Citrix NetScaler ADC and NetScaler Gateway are at heightened risk of opportunistic attacks by a ransomware group likely linked to the financially motivated FIN8 threat actor.
The critical code injection vulnerability is being tracked as CVE-2023-3519 and affects multiple versions of Citrix’ application delivery, load balancing, and remote access technologies.
NetScaler products are popular attacker targets because of the highly privileged access they provide to targeted networks. Many organizations have deployed gateway technologies like these to enable secure access to enterprise applications and data for remote workers.
Unauthenticated Remote Code Execution
CVE-2023-3519 allows an unauthenticated remote attacker to execute arbitrary code on affected systems and has a near maximum severity rating of 9.8 out of 10 on the CVSS vulnerability rating scale. Attackers can exploit the vulnerability on any affected NetScaler system that an organization might have configured as a VPN virtual server, ICA proxy, RDP proxy, or an authentication, authorization, and accounting (AAA) server.
Citrix first disclosed the flaw July 18 amid active exploit activity and recommended that organizations immediately update their systems to patched versions of the software. Since that disclosure, multiple vendors have reported observing malicious activity targeting the flaw.
One of them, Sophos, last week said it had observed a threat actor using the vulnerability as “a code-injection tool to conduct a domain-wide attack” in mid-August.
The attack chain included the threat actor injecting malicious payloads into “wuauclt.exe,” a legitimate process associated with the Windows Update client, and into “wmiprvse.exe,” the service host process for the Windows Management Instrumentation (WMI) service. Sophos said its analysis also showed the threat actor using highly obfuscated PowerShell scripts as part of the attack and dropping several randomly named PHP Web shells on victim systems. Such Web shells give adversaries a way to remotely execute system level commands on Web servers.
Potential Link to FIN8 Threat Group
Sophos said the tactics, techniques, and procedures (TTP) that the threat actor used in the mid-August attacks were similar to TTPs it had observed in previous attacks this summer that did not involve CVE-2023-3519. The similarities included the use of the same malicious infrastructure and hosting services, unusual PowerShell scripts, and the use of PuTTY Secure Copy Protocol for file transfers. Sophos concluded that a known threat actor specializing in ransomware distribution is likely behind the latest attacks.
“Sophos has observed overlaps in this activity consistent with other published activity attributed to FIN8,” says Christopher Budd, director of threat intelligence at Sophos. “As outlined in the Sophos X-Ops’ thread on this campaign, we saw attacks earlier this summer prior to the Citrix vulnerability being used, with the Citrix vulnerability incorporated in mid-August.”
FIN8 is a well-known financially motivated threat group that has been operational off and on since at least 2016. It has been associated with numerous attacks on organizations across multiple sectors including technology, financial services, retail, and hospitality. The group resurfaced in July after a relative lull, this time in a campaign to distribute BlackCat ransomware. “Sophos believes these attacks are opportunistic in nature, with activity reflecting that this is a well-established group employing new tools,” Budd says.
Check for IoCs Even If Patched
The Sophos report is one among several in recent weeks to chronicle malicious activity targeting the Citrix ADC and Gateway products. In early August, Fox-IT reported observing over 1,900 Citrix NetScaler devices worldwide that had been backdoored in a mass exploitation campaign.

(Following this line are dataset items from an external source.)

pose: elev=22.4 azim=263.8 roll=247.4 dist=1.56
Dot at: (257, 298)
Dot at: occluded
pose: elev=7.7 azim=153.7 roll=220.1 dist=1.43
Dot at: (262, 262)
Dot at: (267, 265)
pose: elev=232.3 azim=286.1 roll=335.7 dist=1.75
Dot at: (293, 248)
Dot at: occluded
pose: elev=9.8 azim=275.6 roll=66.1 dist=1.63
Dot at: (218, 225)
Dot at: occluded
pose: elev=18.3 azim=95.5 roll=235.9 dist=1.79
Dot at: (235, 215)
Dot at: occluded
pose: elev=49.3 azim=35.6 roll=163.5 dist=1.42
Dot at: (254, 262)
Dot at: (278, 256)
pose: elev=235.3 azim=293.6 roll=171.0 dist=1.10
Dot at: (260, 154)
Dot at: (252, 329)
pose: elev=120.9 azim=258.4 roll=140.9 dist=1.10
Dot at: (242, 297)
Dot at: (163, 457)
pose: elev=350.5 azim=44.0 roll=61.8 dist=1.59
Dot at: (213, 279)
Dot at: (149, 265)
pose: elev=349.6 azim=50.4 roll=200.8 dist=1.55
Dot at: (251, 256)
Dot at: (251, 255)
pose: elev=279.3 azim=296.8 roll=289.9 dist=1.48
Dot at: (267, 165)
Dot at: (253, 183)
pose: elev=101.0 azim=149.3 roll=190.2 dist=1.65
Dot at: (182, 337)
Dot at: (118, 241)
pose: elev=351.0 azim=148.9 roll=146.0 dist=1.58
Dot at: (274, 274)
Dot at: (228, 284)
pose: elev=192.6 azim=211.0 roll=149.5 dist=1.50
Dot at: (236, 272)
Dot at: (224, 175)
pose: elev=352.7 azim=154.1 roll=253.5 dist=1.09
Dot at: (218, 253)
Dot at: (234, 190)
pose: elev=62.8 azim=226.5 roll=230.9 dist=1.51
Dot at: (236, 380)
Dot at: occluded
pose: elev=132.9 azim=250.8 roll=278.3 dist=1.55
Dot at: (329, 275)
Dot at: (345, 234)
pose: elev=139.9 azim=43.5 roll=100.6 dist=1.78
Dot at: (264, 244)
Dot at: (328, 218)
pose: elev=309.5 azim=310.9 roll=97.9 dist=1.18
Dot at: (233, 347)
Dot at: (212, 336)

Fox-IT assessed the threat actor had exploited CVE-2023-3519 in an opportunistic manner using a script that searched for vulnerable devices and dropped a Web shell on them. “The adversary can execute arbitrary commands with this webshell, even when a NetScaler is patched and/or rebooted,” Fox-IT warned. “At the time of writing, more than 1,900 NetScalers remain backdoored.”
The security vendor recommends that organizations do an indicator-of-compromise check on NetScaler devices even if they have applied Citrix’s patch for the flaw.
On Aug. 7, the nonprofit Shadowserver Foundation, which tracks and monitors malicious Internet activity, said it had identified at least three separate campaigns targeting CVE-2023-3519. Two of the campaigns involved the threat actor dropping a PHP Web shell on a vulnerable host, while the third involved the attacker executing malicious commands at the root level via a Web shell. The Foundation said its telemetry showed at least 7,000 NetScaler hosts worldwide as being vulnerable to exploit at the time.
Back in July, soon after Citrix disclosed the flaw, the US Cybersecurity and Infrastructure Security Agency also released a detailed advisory, which included the threat actor’s TTPs and methods for detecting exploit activity.